Is there a modern band more synonymous with the state of California than the Red Hot Chili Peppers?
Now a few months into their massive Unlimited Love stadium tour of Europe and North America, the funk rock legends pulled into Toronto’s iconic Rogers Centre (ie. SkyDome) with a stacked lineup.
Openers The Strokes, veterans of the aughts indie-rock explosion, stuffed and hedged their set with classics, simultaneously boasting a more-than-sizeable legion of fans themselves. Tossing up signature tunes such as ‘Last Nite, ‘Reptilia and ‘Under Control, lead singer Julian Casablancas caroused with mic in hand while fellow bandmates plowed through the night’s 12-song set list with workmanlike precision.
From that moment on, the crowd never sat back down. There was no reason to.

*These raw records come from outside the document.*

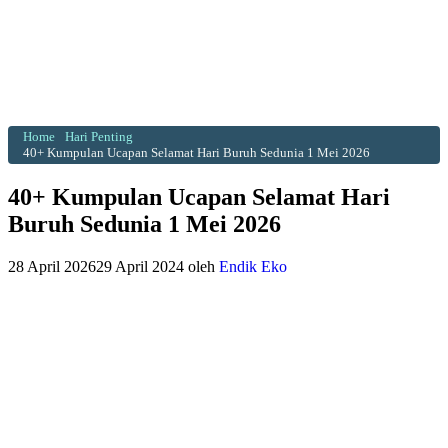
Home
Hari Penting
40+ Kumpulan Ucapan Selamat Hari Buruh Sedunia 1 Mei 2026
40+ Kumpulan Ucapan Selamat Hari
Buruh Sedunia 1 Mei 2026
28 April 2026
29 April 2024
oleh
Endik Eko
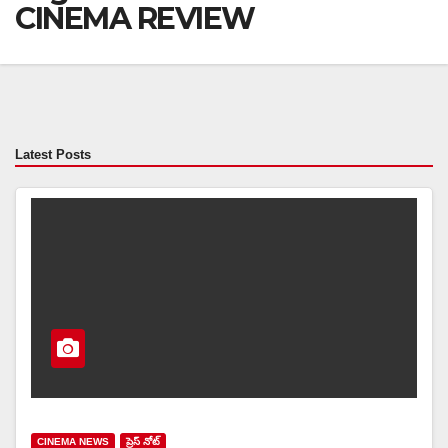
CINEMA REVIEW
Latest Posts
CINEMA NEWS
ప్రెస్ నోట్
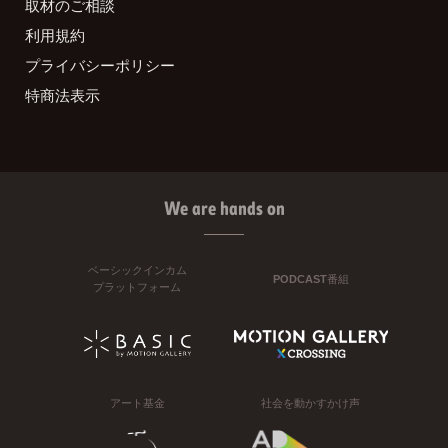
取材のご相談
利用規約
プライバシーポリシー
特商法表示
We are hands on
ベーシックインカム
PODCAST番組
プラットフォーム
アート基金
社会を動かすかけ声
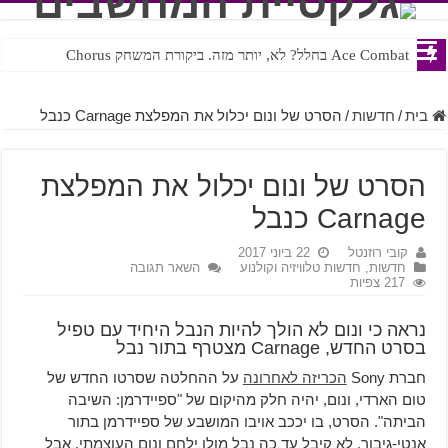
Ace Combat בחלל? לא, יותר מזה. ביקורת המשחק Chorus
Steven Universe והשירים שתורגמו בצורה נוראית לעברית
בית
/
חדשות
/
הסרט של ונום יכלול את המפלצת Carnage כנבל
הסרט של ונום יכלול את המפלצת
Carnage כנבל
קובי רוזנטל
22 ביוני 2017
חדשות
,
חדשות טלוויזיה וקולנוע
השאר תגובה
217 צפיות
נראה כי ונום לא הולך להיות הנבל היחיד עם טפיל
בסרט החדש, Carnage מצטרף בתור נבל
חברת Sony
הכריזה לאחרונה
על ההחלטה שסרטו החדש של
טום הארדי, ונום, יהיה חלק מהיקום של "ספיידרמן: השיבה
הביתה". הסרט, בו יככב אויבו המושבע של ספיידרמן בתור
אנטי-גיבור, לא קיבל עד כה נבל מולו ילחם ונום העוצמתי, אבל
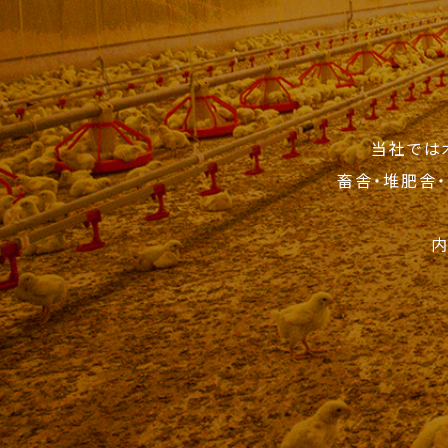
当社では
畜舎・堆肥舎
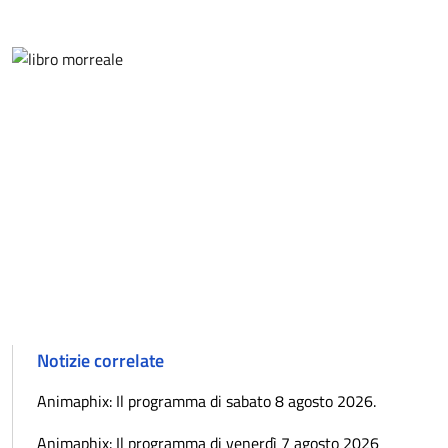
Notizie correlate
Animaphix: Il programma di sabato 8 agosto 2026.
Animaphix: Il programma di venerdì 7 agosto 2026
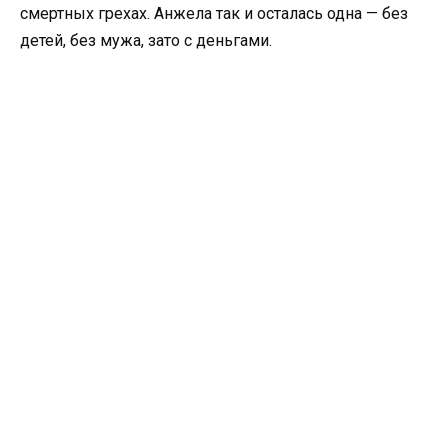
смертных грехах. Анжела так и осталась одна — без
детей, без мужа, зато с деньгами.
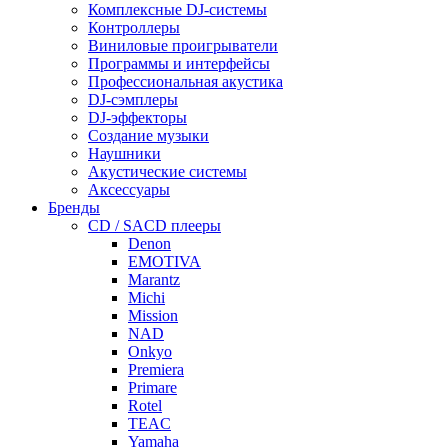
Комплексные DJ-системы
Контроллеры
Виниловые проигрыватели
Программы и интерфейсы
Профессиональная акустика
DJ-сэмплеры
DJ-эффекторы
Создание музыки
Наушники
Акустические системы
Аксессуары
Бренды
CD / SACD плееры
Denon
EMOTIVA
Marantz
Michi
Mission
NAD
Onkyo
Premiera
Primare
Rotel
TEAC
Yamaha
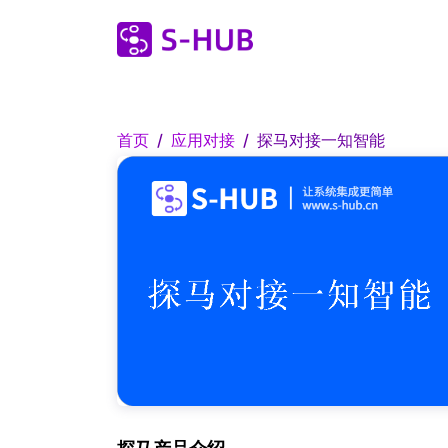
首页
应用对接
探马对接一知智能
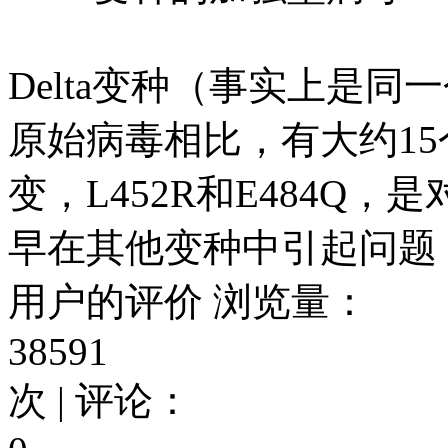
Delta变种（事实上是
原始病毒相比，有大约1
变，L452R和E484Q
早在其他变种中引起问题
用户的评价
浏览量：
38591
次 | 评论：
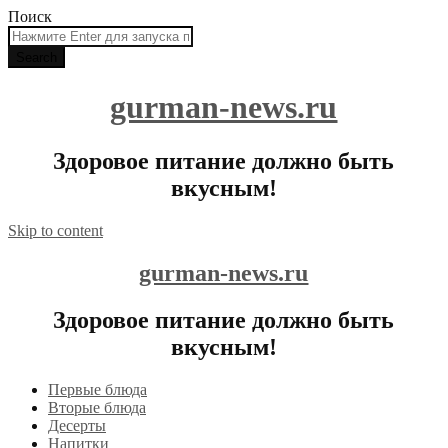
Поиск
gurman-news.ru
Здоровое питание должно быть
вкусным!
Skip to content
gurman-news.ru
Здоровое питание должно быть
вкусным!
Первые блюда
Вторые блюда
Десерты
Напитки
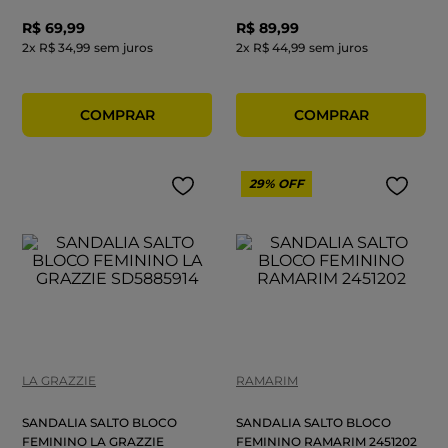
R$
69
,
99
R$
89
,
99
2
x
R$ 34,99
sem juros
2
x
R$ 44,99
sem juros
29%
OFF
LA GRAZZIE
RAMARIM
SANDALIA SALTO BLOCO
SANDALIA SALTO BLOCO
FEMININO LA GRAZZIE
FEMININO RAMARIM 2451202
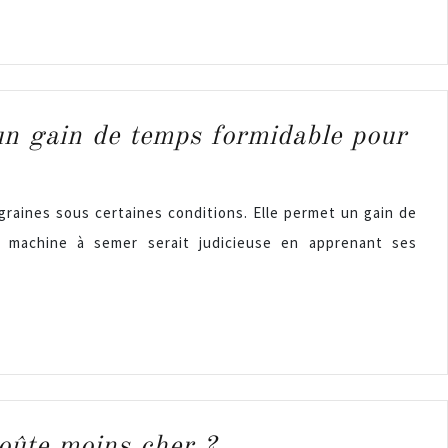
un gain de temps formidable pour
raines sous certaines conditions. Elle permet un gain de
e machine à semer serait judicieuse en apprenant ses
coûte moins cher ?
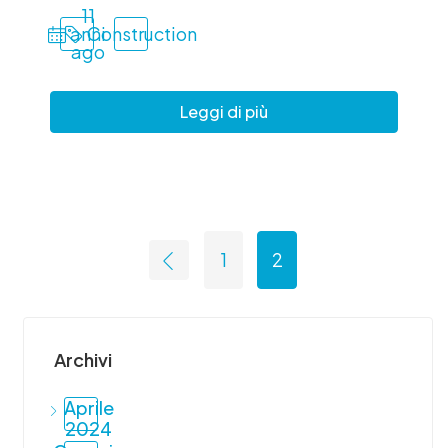
11
anni
Construction
ago
Leggi di più
1
2
Archivi
Aprile
2024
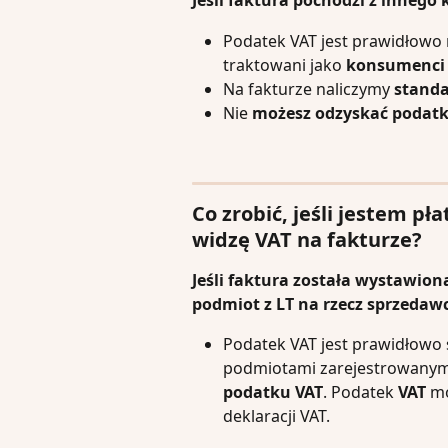
Jeśli faktura pochodzi z innego 
Podatek VAT jest prawidłowo 
traktowani jako 
konsumenci
Na fakturze naliczymy
 stand
Nie 
możesz odzyskać podatk
Co zrobić, jeśli jestem p
widzę VAT na fakturze?
Jeśli faktura została wystawion
podmiot z LT na rzecz sprzedawc
Podatek VAT jest prawidłowo
podmiotami zarejestrowanymi
podatku VAT
. Podatek 
VAT
 m
deklaracji VAT.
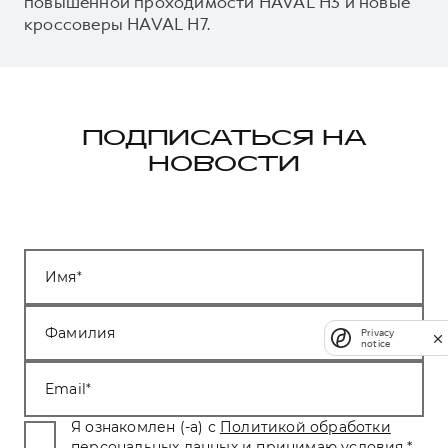
повышенной проходимости HAVAL H3 и новые
кроссоверы HAVAL H7.
ПОДПИСАТЬСЯ НА
НОВОСТИ
Имя
Фамилия
Privacy
notice
Email
Я ознакомлен (-а) с
Политикой обработки
персональных данных
и принимаю условия.
*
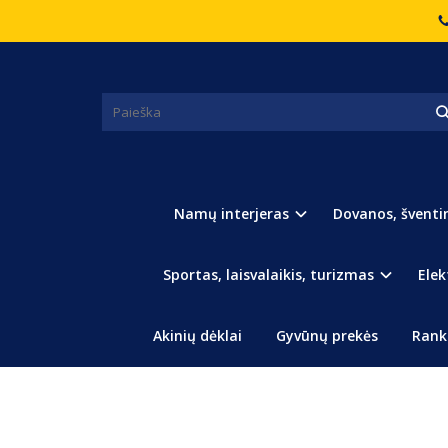
Pagrindinis
Laikrodžiai
Baltas žadintuvas
BALTAS ŽADINTUVAS
Namų interjeras
Dovanos, šventi
Sportas, laisvalaikis, turizmas
Elek
Akinių dėklai
Gyvūnų prekės
Rank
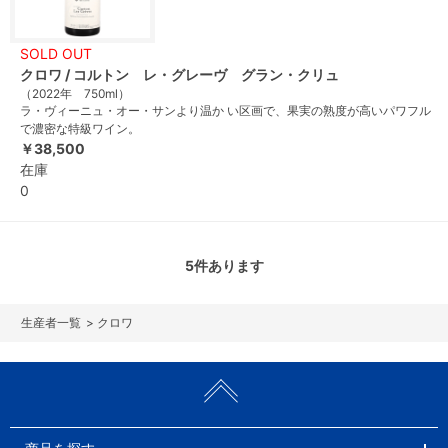
SOLD OUT
クロワ / コルトン レ・グレーヴ グラン・クリュ
（2022年 750ml）
ラ・ヴィーニュ・オー・サンより温か い区画で、果実の熟度が高いパワフル
で濃密な特級ワイン。
￥38,500
在庫
0
5
件あります
>
クロワ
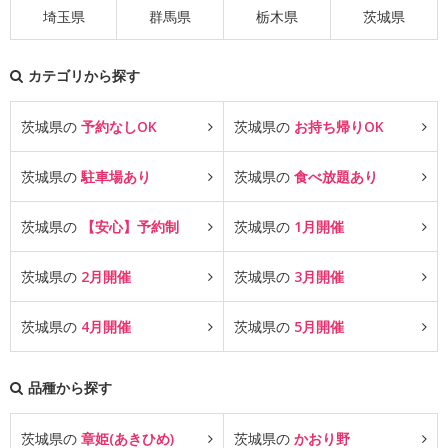
埼玉県
群馬県
栃木県
茨城県
カテゴリから探す
茨城県の
予約なしOK
茨城県の
お持ち帰りOK
茨城県の
駐車場あり
茨城県の
食べ放題あり
茨城県の
【安心】予約制
茨城県の
1月開催
茨城県の
2月開催
茨城県の
3月開催
茨城県の
4月開催
茨城県の
5月開催
品種から探す
茨城県の
章姫(あきひめ)
茨城県の
かおり野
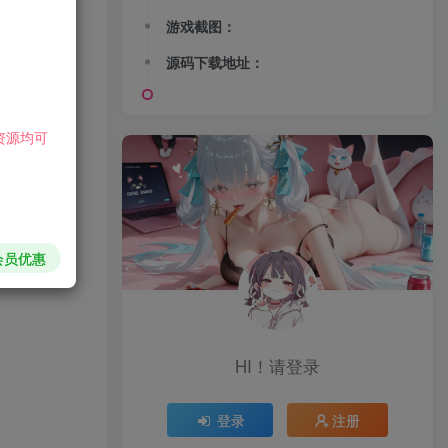
游戏截图：
源码下载地址：
资源均可
会员优惠
HI！请登录
登录
注册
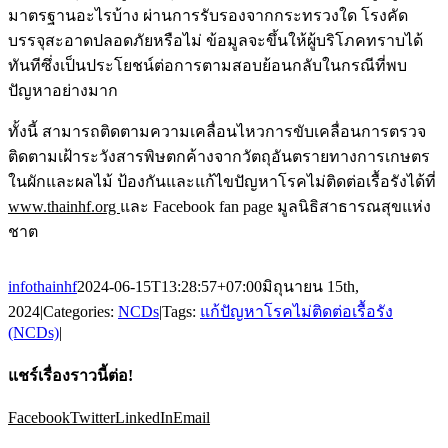
มาตรฐานอะไรบ้าง ผ่านการรับรองจากกระทรวงใด โรงคัด
บรรจุสะอาดปลอดภัยหรือไม่ ข้อมูลจะขึ้นให้ผู้บริโภคทราบได้
ทันทีซึ่งเป็นประโยชน์ต่อการตามสอบย้อนกลับในกรณีที่พบ
ปัญหาอย่างมาก
ทั้งนี้ สามารถติดตามความเคลื่อนไหวการขับเคลื่อนการตรวจ
ติดตามเฝ้าระวังสารพิษตกค้างจากวัตถุอันตรายทางการเกษตร
ในผักและผลไม้ ป้องกันและแก้ไขปัญหาโรคไม่ติดต่อเรื้อรังได้ที่
www.thainhf.org
และ Facebook fan page มูลนิธิสาธารณสุขแห่ง
ชาต
infothainhf
2024-06-15T13:28:57+07:00
มิถุนายน 15th,
2024
|
Categories:
NCDs
|
Tags:
แก้ปัญหาโรคไม่ติดต่อเรื้อรัง
(NCDs)
|
แชร์เรื่องราวนี้ต่อ!
Facebook
Twitter
LinkedIn
Email
สมัครรับข้อมูลข่าวสาร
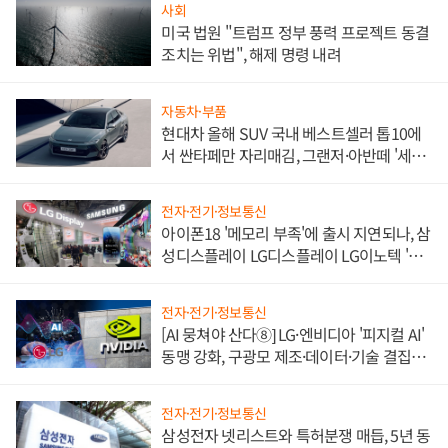
사회
미국 법원 "트럼프 정부 풍력 프로젝트 동결
조치는 위법", 해제 명령 내려
자동차·부품
현대차 올해 SUV 국내 베스트셀러 톱10에
서 싼타페만 자리매김, 그랜저·아반떼 '세단
쌍끌이'로 내수 방어
전자·전기·정보통신
아이폰18 '메모리 부족'에 출시 지연되나, 삼
성디스플레이 LG디스플레이 LG이노텍 '탈
애플' 수익 다각화 속도
전자·전기·정보통신
[AI 뭉쳐야 산다⑧] LG·엔비디아 '피지컬 AI'
동맹 강화, 구광모 제조·데이터·기술 결집
해 종합 로보틱스 기업으로
전자·전기·정보통신
삼성전자 넷리스트와 특허분쟁 매듭, 5년 동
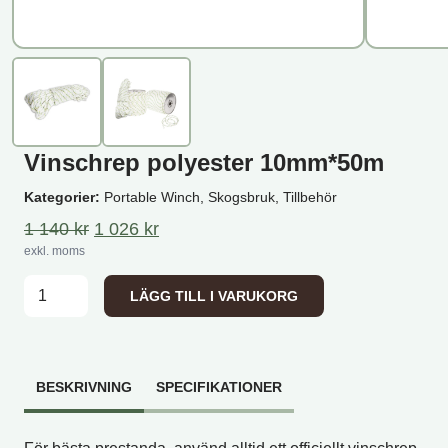
Vinschrep polyester 10mm*50m
Kategorier:
Portable Winch, Skogsbruk, Tillbehör
Det ursprungliga priset var: 1 140 kr.
Det nuvarande priset är: 1 026 kr.
1 140
kr
1 026
kr
exkl. moms
Vinschrep polyester 10mm*50m mängd
LÄGG TILL I VARUKORG
BESKRIVNING
SPECIFIKATIONER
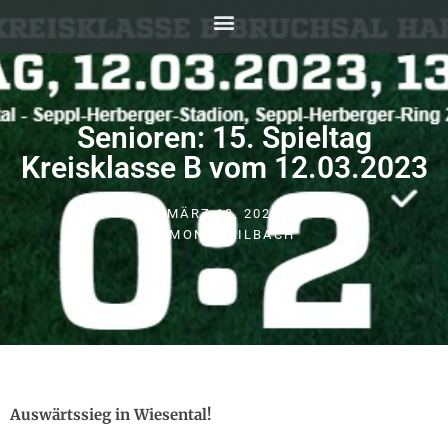
Senioren: 15. Spieltag
Kreisklasse B vom 12.03.2023
MÄRZ 13, 2023
SIMONE KEILBACH
Auswärtssieg in Wiesental!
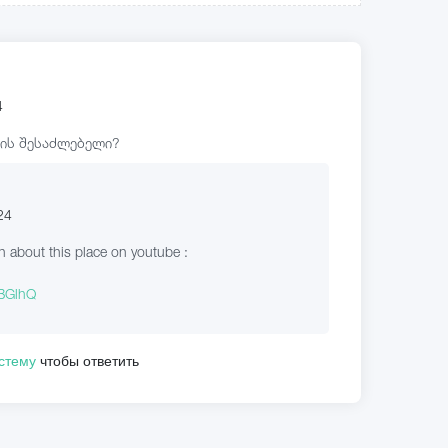
4
ის შესაძლებელი?
24
on about this place on youtube :
tBGlhQ
истему
чтобы ответить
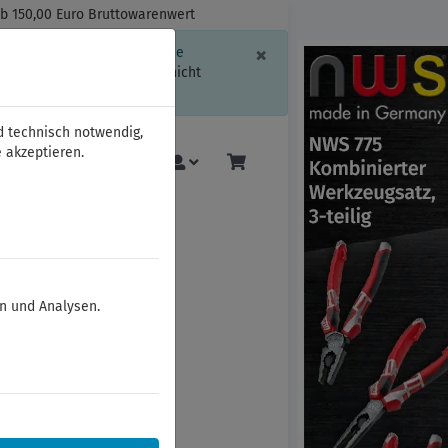
ab 150,00 Euro Bruttowarenwert
Schließen
×
ssion-Informationen oder die
geschränkt.
Sind Sie damit nicht
d technisch notwendig,
 akzeptieren.
Mehr
en und Analysen.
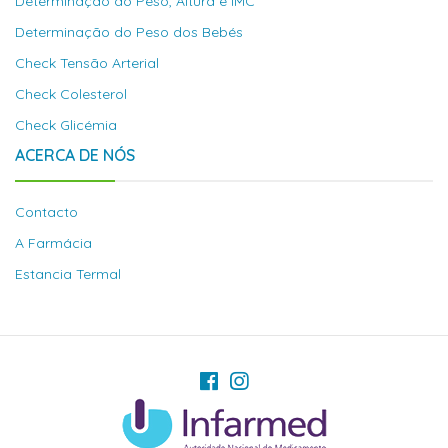
Determinação do Peso, Altura e IMC
Determinação do Peso dos Bebés
Check Tensão Arterial
Check Colesterol
Check Glicémia
ACERCA DE NÓS
Contacto
A Farmácia
Estancia Termal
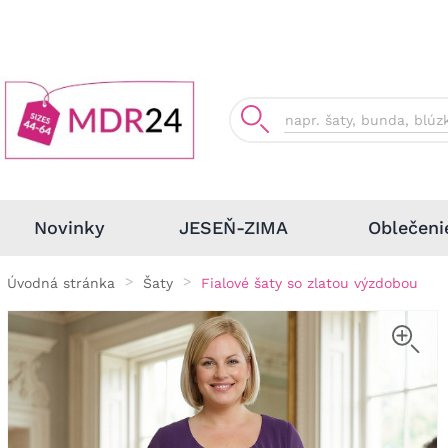
Oblečeni
Novinky
JESEŇ-ZIMA
Úvodná stránka
Šaty
Fialové šaty so zlatou výzdobou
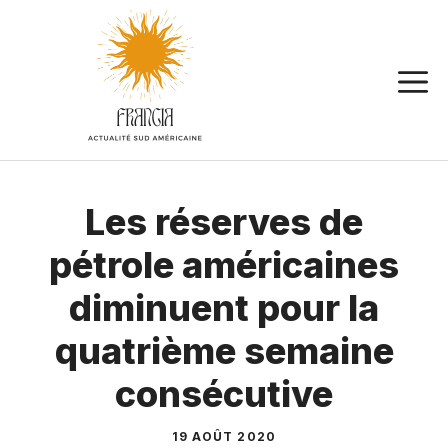
Aller
au
contenu
Les réserves de
pétrole américaines
diminuent pour la
quatrième semaine
consécutive
19 AOÛT 2020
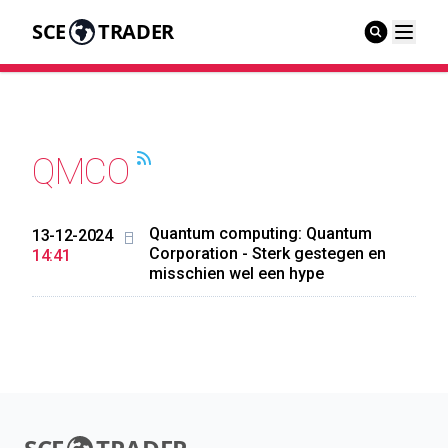
SCE
TRADER
QMCO
Quantum computing: Quantum
13-12-2024
Corporation - Sterk gestegen en
14:41
misschien wel een hype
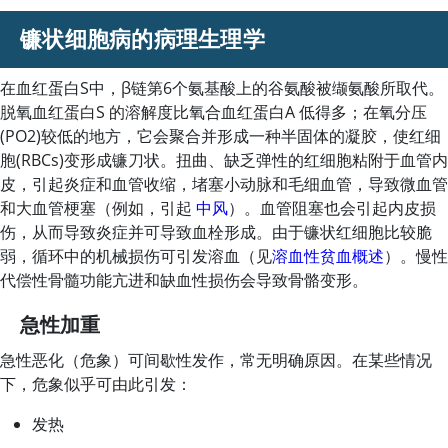
镰状细胞病的病理生理学
在血红蛋白S中，β链第6个氨基酸上的谷氨酸被缬氨酸所取代。
脱氧血红蛋白S 的溶解度比氧合血红蛋白A 低得多；在氧分压
(PO2)较低的地方，它会聚合并形成一种半固体的凝胶，使红细
胞(RBCs)变形成镰刀状。扭曲、缺乏弹性的红细胞粘附于血管内
皮，引起炎症和血管收缩，堵塞小动脉和毛细血管，导致微血管
和大血管梗塞（例如，引起
中风
）。血管阻塞也会引起内皮损
伤，从而导致炎症并可导致血栓形成。由于镰状红细胞比较脆
弱，循环中的机械损伤可引发溶血（见
溶血性贫血概述
）。慢性
代偿性骨髓功能亢进和缺血性损伤会导致骨骼变形。
急性加重
急性恶化（危象）可间歇性发作，常无明确原因。在某些情况
下，危象似乎可由此引发：
发热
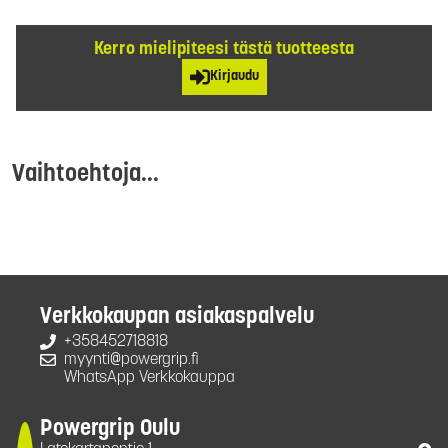
Kerro mielipiteesi tästä tuotteesta
Kirjaudu
Vaihtoehtoja...
Verkkokaupan asiakaspalvelu
+358452718818
myynti@powergrip.fi
WhatsApp Verkkokauppa
Powergrip Oulu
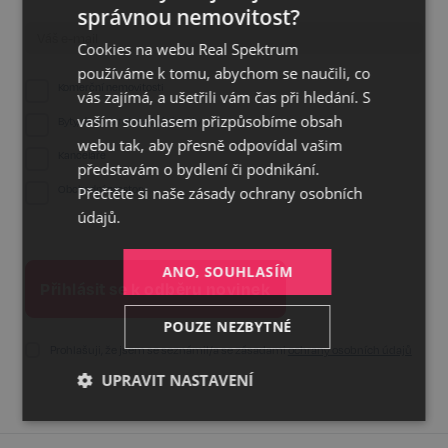
správnou nemovitost?
CZECH
Cookies na webu Real Spektrum
GERMAN
používáme k tomu, abychom se naučili, co
ENGLISH
Komerční nemovitosti
vás zajímá, a ušetřili vám čas při hledání. S
vaším souhlasem přizpůsobíme obsah
Byty, domy a rekreační objekty
webu tak, aby přesně odpovídal vašim
Kanceláře
představám o bydlení či podnikání.
Přečtěte si naše
zásady ochrany osobních
Obchodní prostory
údajů.
ANO, SOUHLASÍM
POUZE NEZBYTNÉ
Prohlašuji, že jsem se seznámil/a se zásadami
ochrany osobních údajů
UPRAVIT NASTAVENÍ
Nezbytné
Výkonnostní
Cílení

Galvanized by the return of guitarist (and creative force) John Frusciante, the Red Hot Chili Peppers sounded relaxed and polished given their 40-year history.
Perpetually shirtless (or just nearly), lead singer Anthony Kiedis, alongside bassist, wild man and childhood friend, Flea, churned out some of their most recognizable hits and choice album tracks.
Naturally, ‘Otherside, Give It Away, Can’t Stop, Californication, and Dani California were all given their due – anthemic in their renditions, propelled by dutiful drummer (and Will Ferrell doppelgänger) Chad Smith.
Still, as mature as they seemed, the Los Angeles foursome still swivelled, shredded and shocked amid a swirling psychedelic backdrop as if they weren’t all approaching 60 years of age.
Incredibly after all this time, selling millions of albums while overcoming addictions and the deaths of past members, the Red Hot Chili Peppers are still a band of the people.
Given the booming voices at the Rogers Centre who sang along to Under The Bridge during the encore, 40,000 fans can’t be wrong.